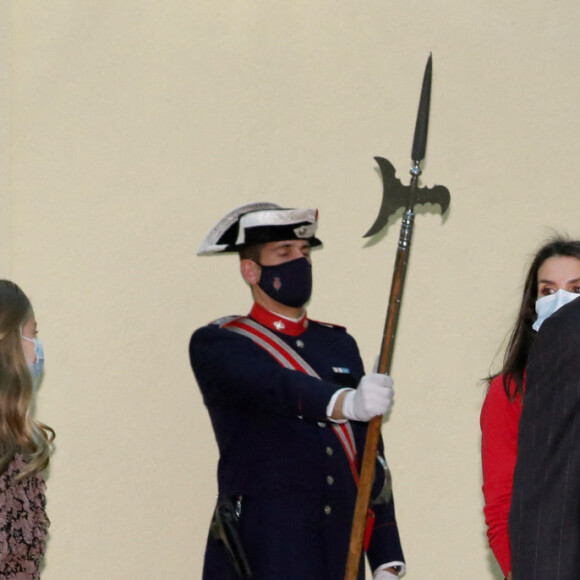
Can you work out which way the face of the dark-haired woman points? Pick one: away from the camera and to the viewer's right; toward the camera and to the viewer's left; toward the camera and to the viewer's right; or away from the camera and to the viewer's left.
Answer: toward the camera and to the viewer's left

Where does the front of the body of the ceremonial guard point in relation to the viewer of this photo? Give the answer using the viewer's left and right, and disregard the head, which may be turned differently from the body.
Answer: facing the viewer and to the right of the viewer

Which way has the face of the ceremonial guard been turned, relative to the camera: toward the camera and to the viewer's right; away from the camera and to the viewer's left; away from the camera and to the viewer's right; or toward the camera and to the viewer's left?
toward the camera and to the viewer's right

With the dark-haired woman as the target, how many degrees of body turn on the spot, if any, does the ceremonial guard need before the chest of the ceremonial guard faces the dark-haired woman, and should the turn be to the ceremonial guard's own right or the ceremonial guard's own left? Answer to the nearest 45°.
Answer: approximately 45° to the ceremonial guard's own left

*YOUR GOAL*
Retype every one of the records above word for word, and leave the pictures out.

*YOUR RESPONSE*
Can you work out which way the face of the dark-haired woman points? Pick one: away from the camera and to the viewer's right; toward the camera and to the viewer's left; toward the camera and to the viewer's right; or away from the camera and to the viewer's left.
Answer: toward the camera and to the viewer's left

Where does the front of the body of the ceremonial guard point in relation to the viewer of this photo? Give the answer using the viewer's left and right, and disregard the head, which may be turned differently from the body.
Answer: facing the viewer and to the right of the viewer

Which way has the face of the ceremonial guard been turned, relative to the camera: toward the camera and to the viewer's right; away from the camera and to the viewer's left; away from the camera and to the viewer's right; or toward the camera and to the viewer's left?
toward the camera and to the viewer's right

With the dark-haired woman as the target, how many degrees of body turn on the spot, if any, does the ceremonial guard need before the chest of the ceremonial guard faces the dark-haired woman, and should the turn be to the ceremonial guard's own right or the ceremonial guard's own left? Answer to the nearest 45°.
Answer: approximately 45° to the ceremonial guard's own left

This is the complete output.